BEGIN Text

Avoid standardizing keys for feature values which are a list of dictionaries

Hi, i’m trying to create a HF dataset from a list using Dataset.from_list.

Each sample in the list is a dict with the same keys (which will be my features). The values for each feature are a list of dictionaries, and each such dictionary has a different set of keys. However, the datasets library standardizes all dictionaries under a feature and adds all possible keys (with None value) from all the dictionaries under that feature.

How can I keep the same set of keys as in the original list for each dictionary under a feature?

Here’s a simple example:

from datasets import Dataset

# Define a function to generate a sample with "tools" feature
def generate_sample():
    # Generate random sample data
    sample_data = {
        "text": "Sample text",
        "feature_1": []
    }
    
    # Add feature_1 with random keys for this sample
    feature_1 = [{"key1": "value1"}, {"key2": "value2"}]  # Example feature_1 with random keys
    sample_data["feature_1"].extend(feature_1)
    
    return sample_data

# Generate multiple samples
num_samples = 10
samples = [generate_sample() for _ in range(num_samples)]

# Create a Hugging Face Dataset
dataset = Dataset.from_list(samples)
dataset[0]

The output is

{'text': 'Sample text', 'feature_1': [{'key1': 'value1', 'key2': None}, {'key1': None, 'key2': 'value2'}]}

Instead, I want to construct the dataset such that I get this
{'text': 'Sample text', 'feature_1': [{'key1': 'value1'}, {'key2': 'value2'}]}

END Text

Activity →
According to the forum post, why does the first dictionary under "feature_1" in the printed output contain 'key2': None? The records are not needed for this.

BEGIN Input data

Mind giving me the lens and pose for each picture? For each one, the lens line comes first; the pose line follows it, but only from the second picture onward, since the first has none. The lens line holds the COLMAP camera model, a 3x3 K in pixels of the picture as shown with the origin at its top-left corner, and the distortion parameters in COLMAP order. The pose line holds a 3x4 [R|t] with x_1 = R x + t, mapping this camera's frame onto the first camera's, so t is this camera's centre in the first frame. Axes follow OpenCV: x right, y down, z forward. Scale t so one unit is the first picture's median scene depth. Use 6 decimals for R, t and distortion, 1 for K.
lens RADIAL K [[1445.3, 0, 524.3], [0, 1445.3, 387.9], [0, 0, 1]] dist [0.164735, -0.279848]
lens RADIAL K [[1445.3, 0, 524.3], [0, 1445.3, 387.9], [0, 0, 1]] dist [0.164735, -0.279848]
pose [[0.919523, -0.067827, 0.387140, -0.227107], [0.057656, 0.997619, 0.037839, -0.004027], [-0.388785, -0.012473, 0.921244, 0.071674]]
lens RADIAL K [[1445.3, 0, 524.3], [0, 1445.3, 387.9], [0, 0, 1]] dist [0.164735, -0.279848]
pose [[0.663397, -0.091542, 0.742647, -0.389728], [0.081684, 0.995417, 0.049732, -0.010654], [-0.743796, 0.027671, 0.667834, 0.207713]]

END Input data
BEGIN Input data

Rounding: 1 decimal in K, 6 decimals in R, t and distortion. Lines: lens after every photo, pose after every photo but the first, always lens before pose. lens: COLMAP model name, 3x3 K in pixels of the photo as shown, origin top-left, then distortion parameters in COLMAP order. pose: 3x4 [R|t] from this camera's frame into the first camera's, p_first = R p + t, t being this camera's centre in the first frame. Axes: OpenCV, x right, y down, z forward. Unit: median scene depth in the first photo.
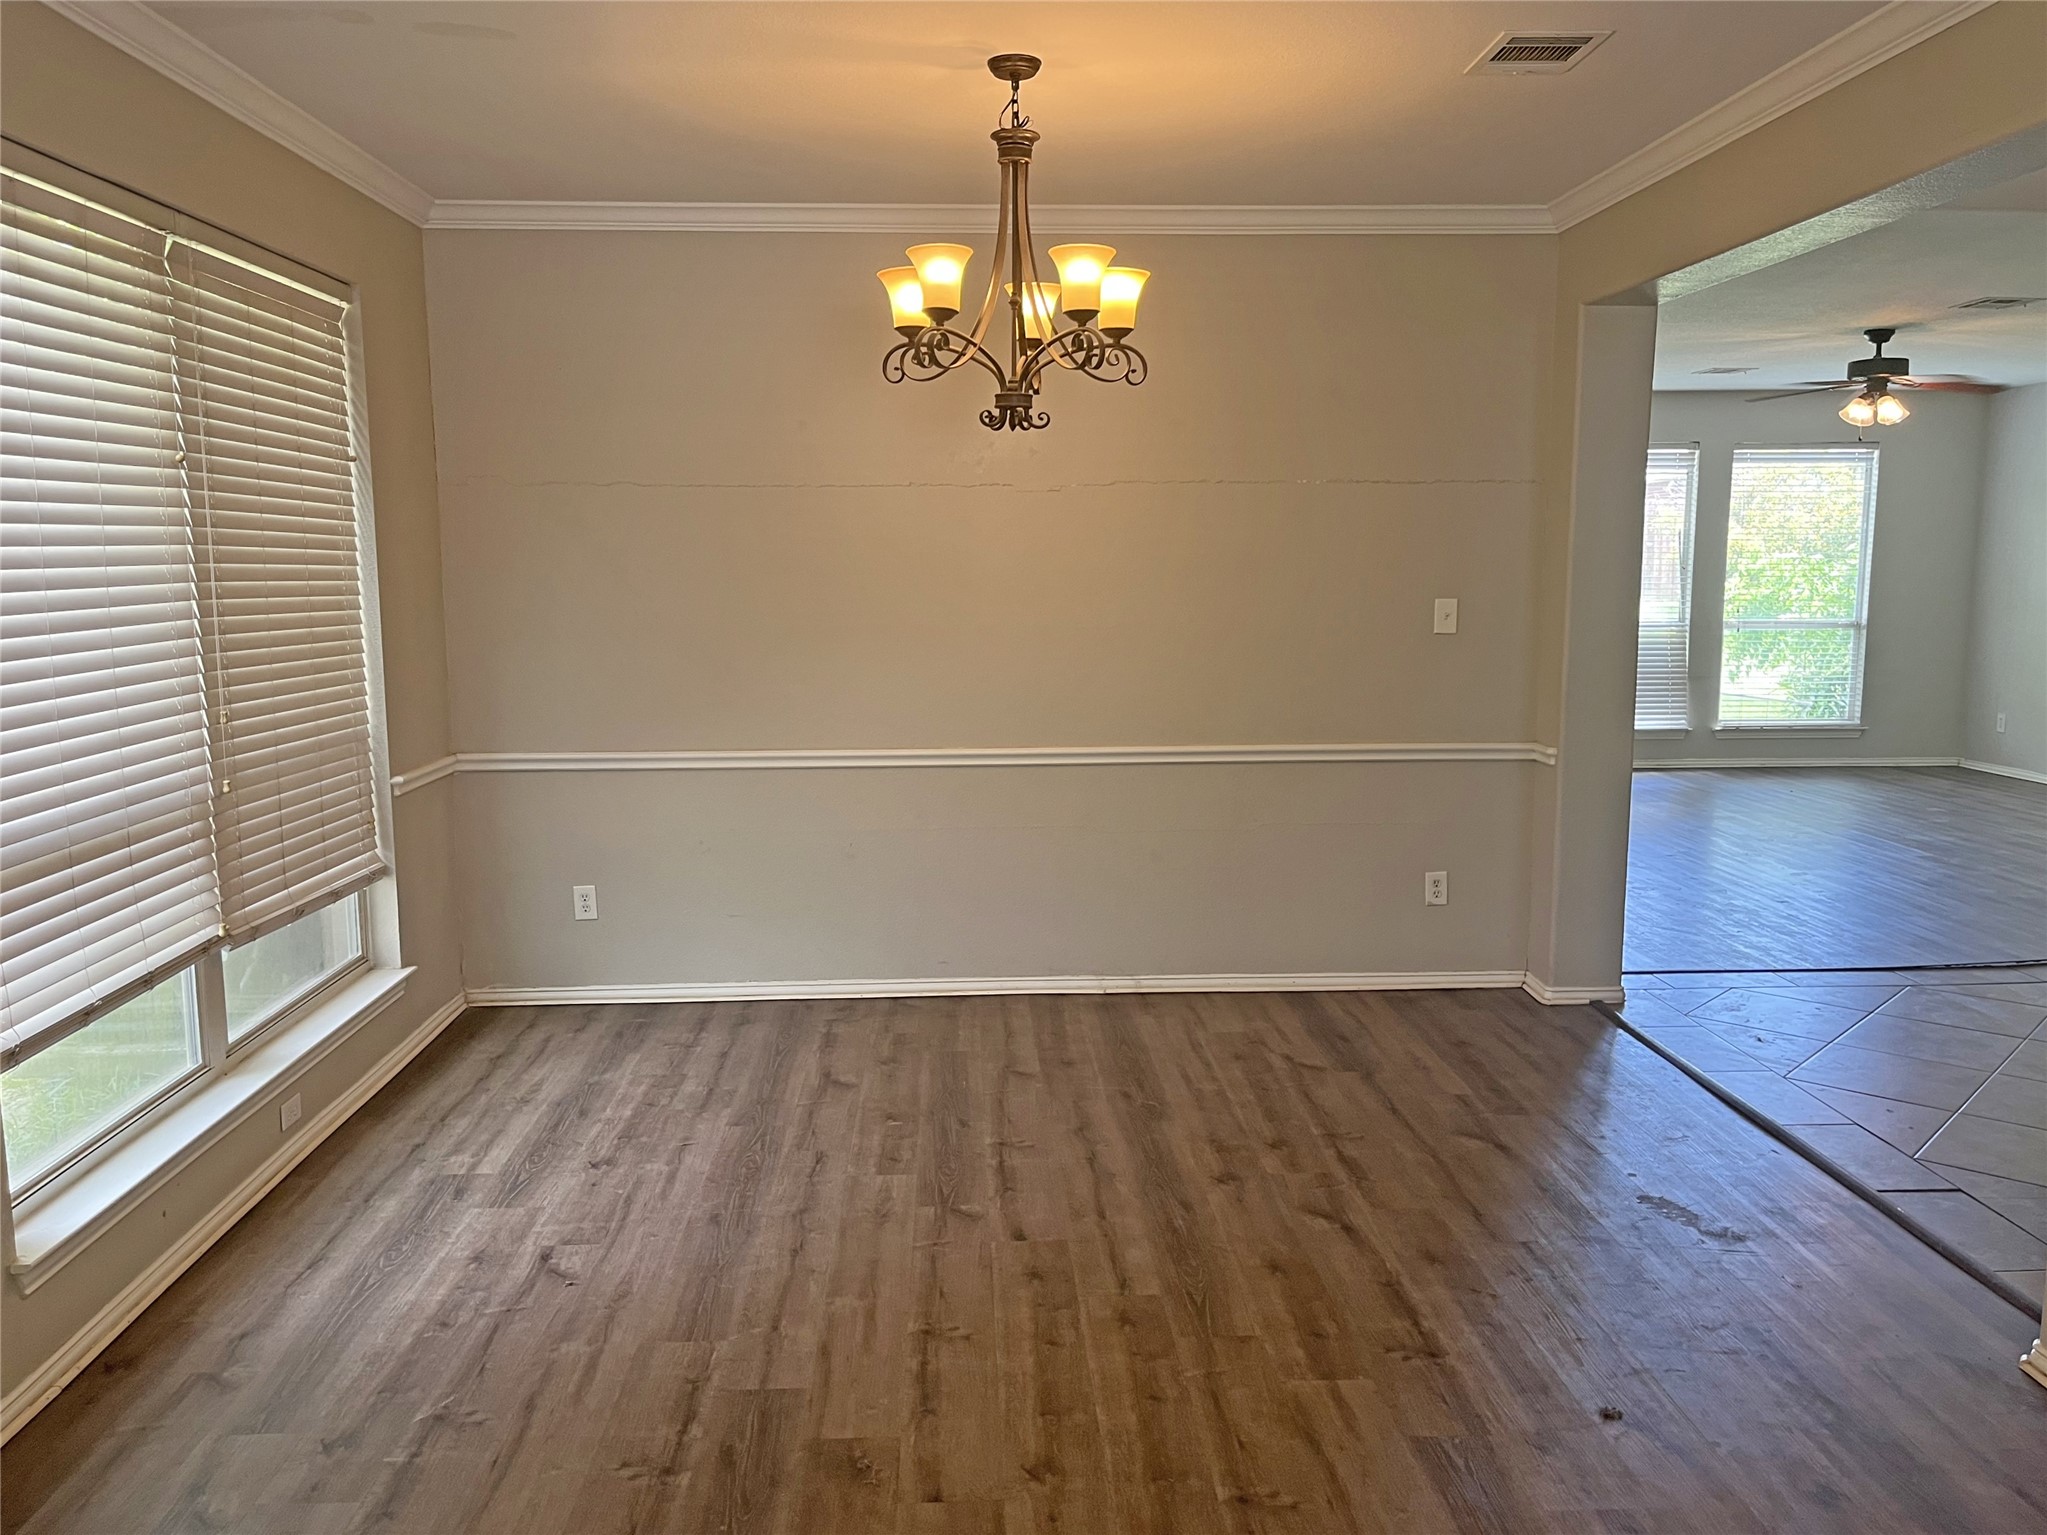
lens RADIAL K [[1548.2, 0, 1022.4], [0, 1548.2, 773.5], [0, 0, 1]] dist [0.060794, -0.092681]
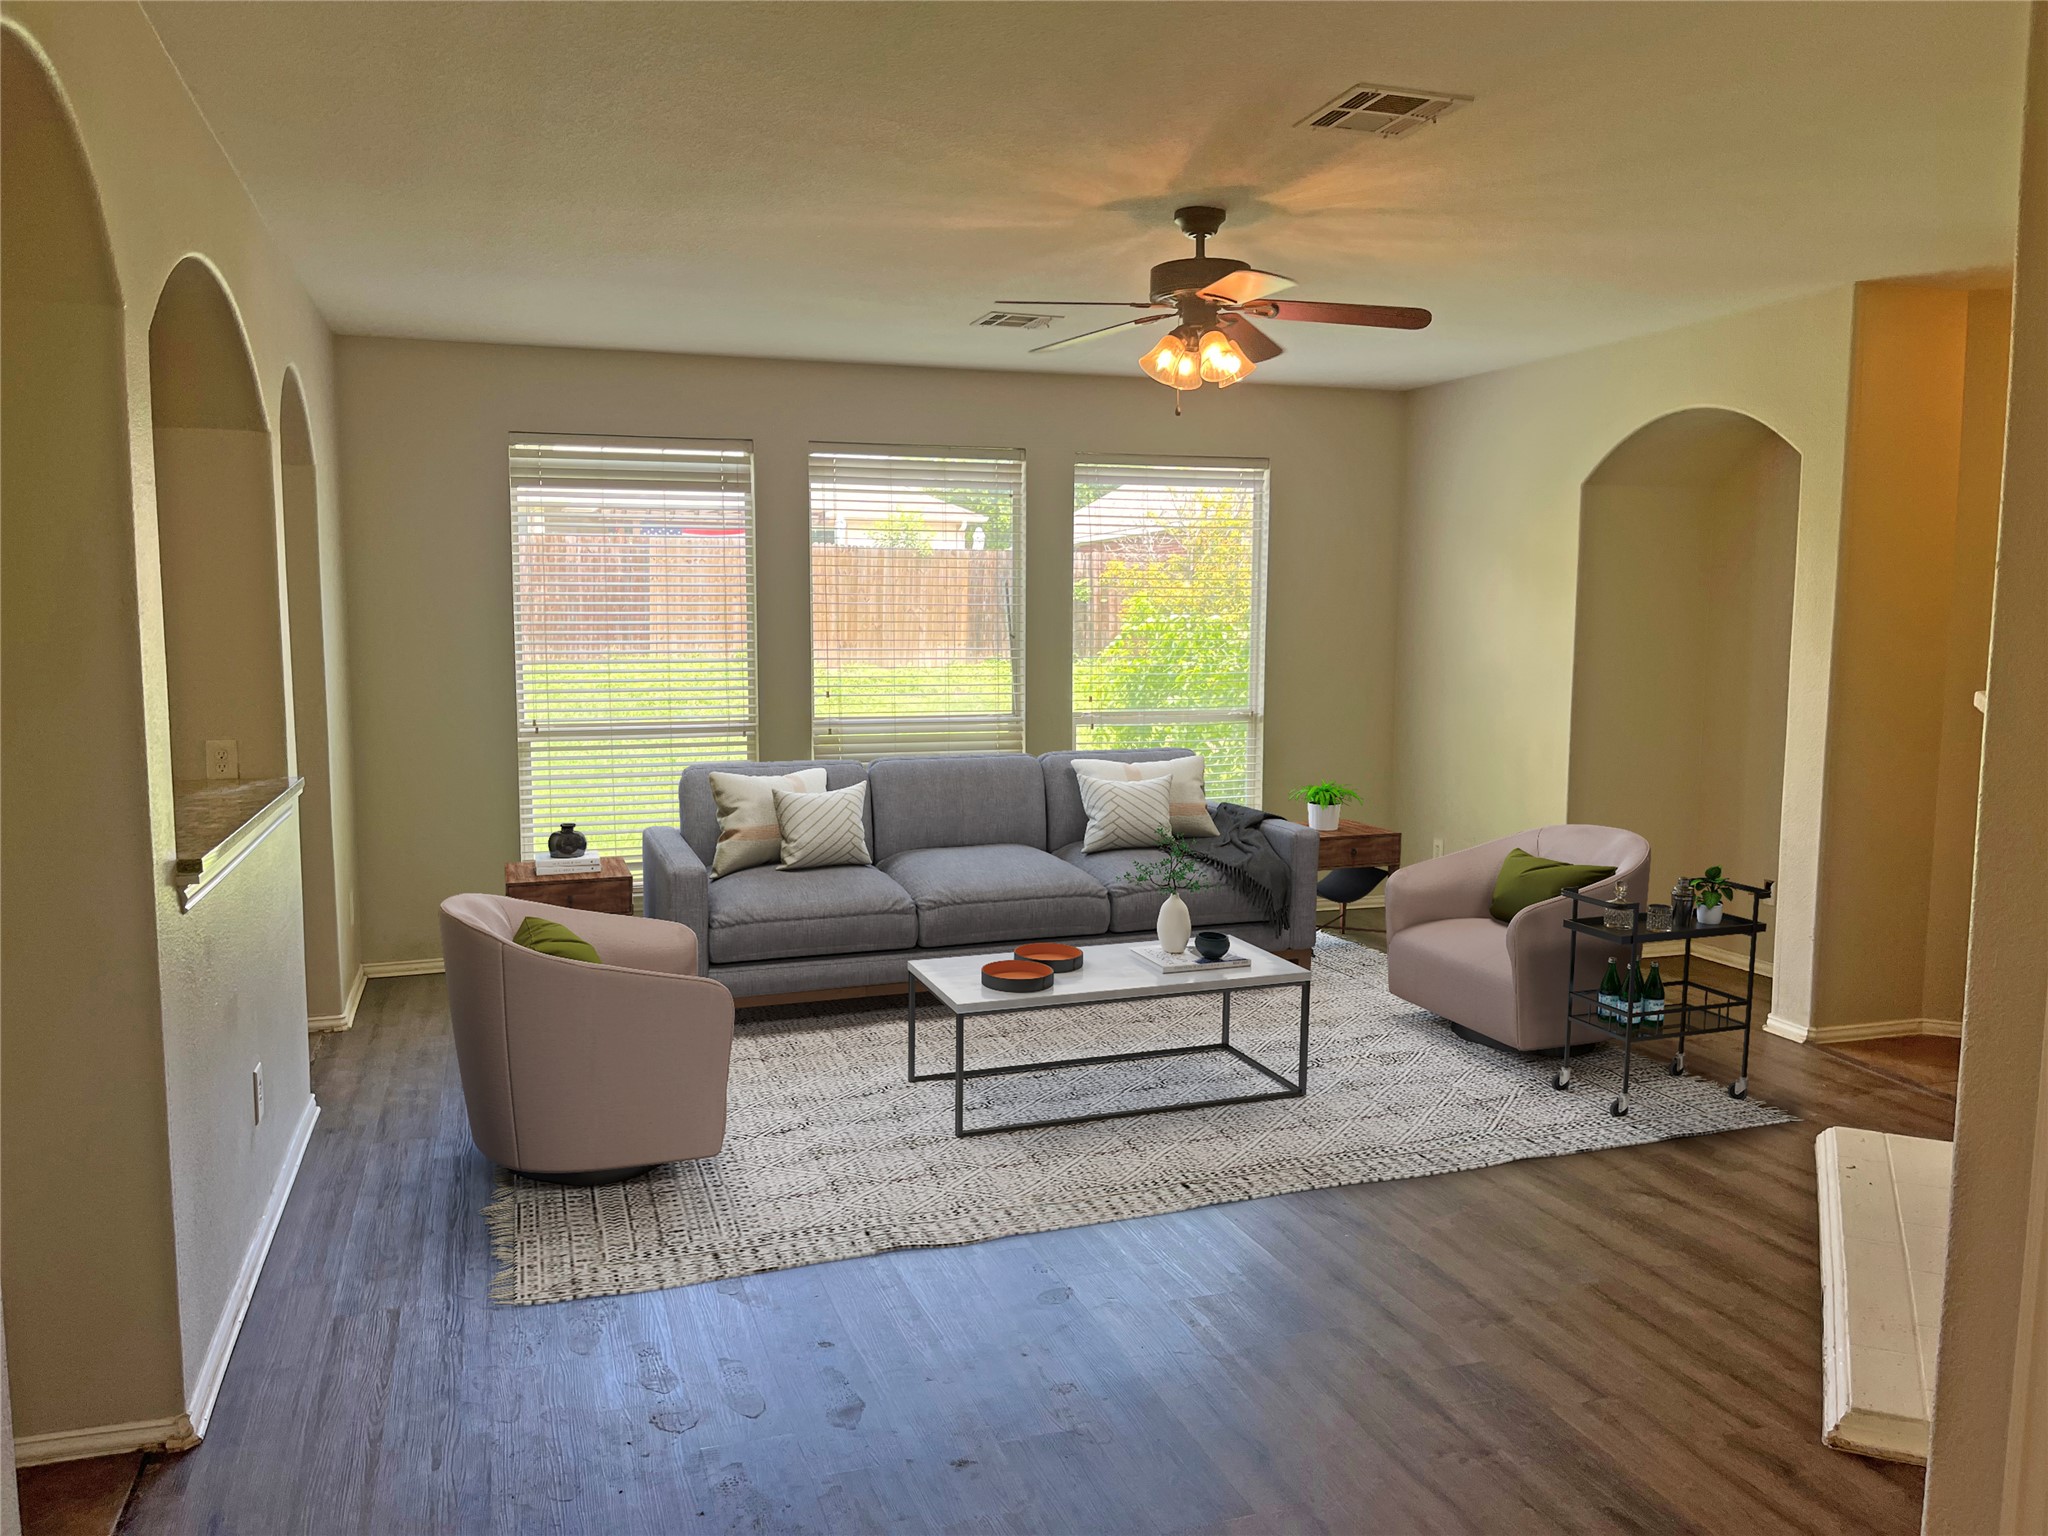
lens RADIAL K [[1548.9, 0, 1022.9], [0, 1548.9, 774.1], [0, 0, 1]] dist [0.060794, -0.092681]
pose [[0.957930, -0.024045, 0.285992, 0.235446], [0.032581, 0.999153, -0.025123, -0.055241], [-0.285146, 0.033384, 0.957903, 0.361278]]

END Input data

Answer box →
The datasets library standardizes every dictionary under a feature. It adds all keys found in any dictionary under that feature and fills the missing ones with None. Since the second dictionary has "key2", the first one receives 'key2': None.